12.Las películas gore, o splatter, buscan en suma lo mismo que la protagonista femenina de Videodrome, un deseo inconfesable, alcanzado, esta vez, en la forma “poética” que permite el cine.
Pero me quedo un rato con lo del deseo inconfesable (“lo reprimido” de nuestro ser que explotan estos films): A fuerza de transgresión (ya no hay gozo si no hay bastante violencia, o la muerte no es lo bastante cruenta), estas películas suelen ser confundidas con movimientos contraculturales, transgresores, semejantes al porno (otra industria de deseos inconfesables y reprimidos), que básicamente existe para mostrarle al espectador más de lo que se animaría a pedir. (Tan fácil es emparentar estas películas con la pornografía —es decir con todo aquello que precisa de un reducto especial para ser mostrado, algo que nunca puede volverse “público”, pues pierde su razón de ser—, que se les ha dado el nombre de “torture porn”.) Con lo que aparece la cuestión de la vergüenza que genera disfrutar de este tipo de películas, el placer culposo que representan.
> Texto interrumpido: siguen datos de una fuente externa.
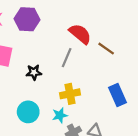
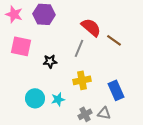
blue rectangle: (117, 95) -> (116, 90), moved
cyan circle: (28, 112) -> (35, 98), moved
cyan star: (60, 115) -> (58, 99), moved

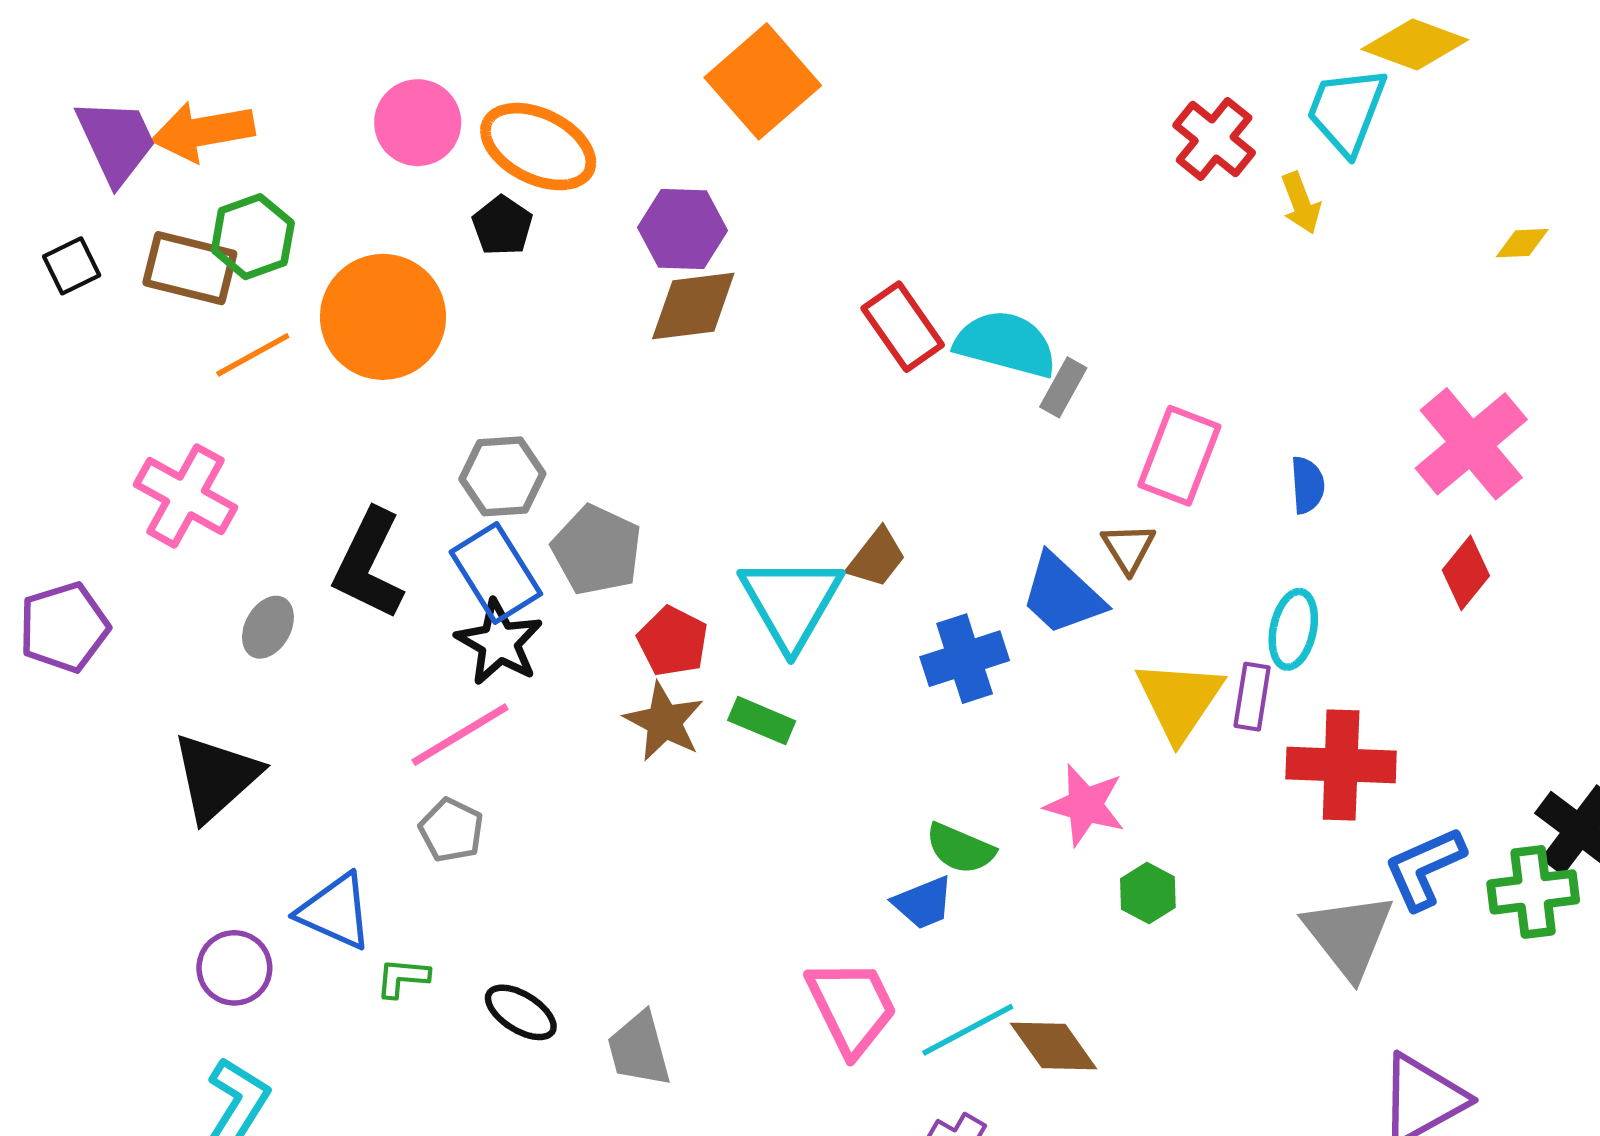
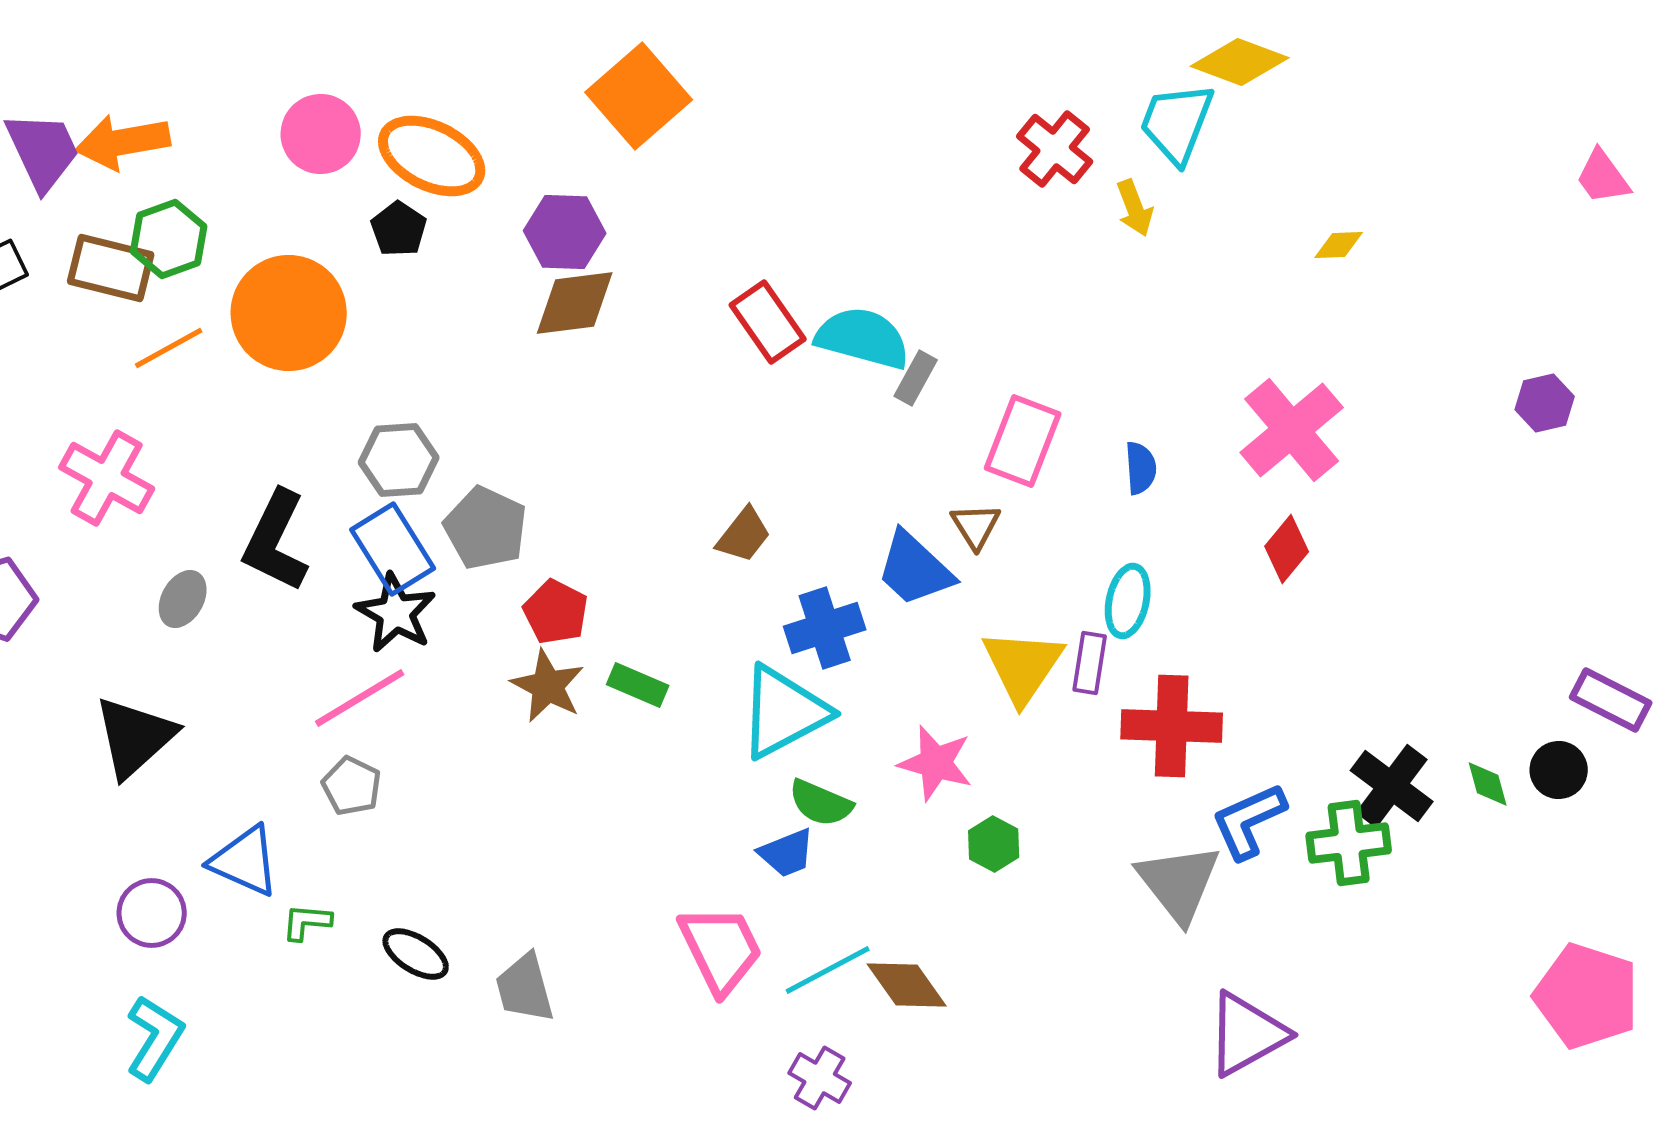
cyan triangle: (791, 602) -> (784, 712), moved, turned 32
Incluso para los distribuidores: jamás nos dicen algo como “Llegó la película donde podrás ver como nunca el sufrimiento de una mujer en la sala de torturas”, o “Prepárate, porque esta experiencia donde se hace sufrir al otro es realmente extrema”. El sadismo está mal visto, todavía, y a la salida del cine nadie se ufana de lo que gozó mirando a un hombre cortar en pedazos a otro, o aplicándole electricidad, pero lo cierto es que tal vez la única verdad sea decir que uno ve películas de tortura para ver cómo se tortura, de la misma manera en la que uno ve porno para ver cómo se coge, sin que importe, por supuesto, lo que uno piense de la tortura, a la que no hay otra manera de llamar más que scum, algo terrible, una mierda.

Eso en cuanto al para qué. Ahora, la pregunta principal, la pregunta todavía sin respuesta, es la misma que el productor de “Videodrome” le hace a Renn: Si esto te parece una mierda, ¿por qué lo sigues mirando?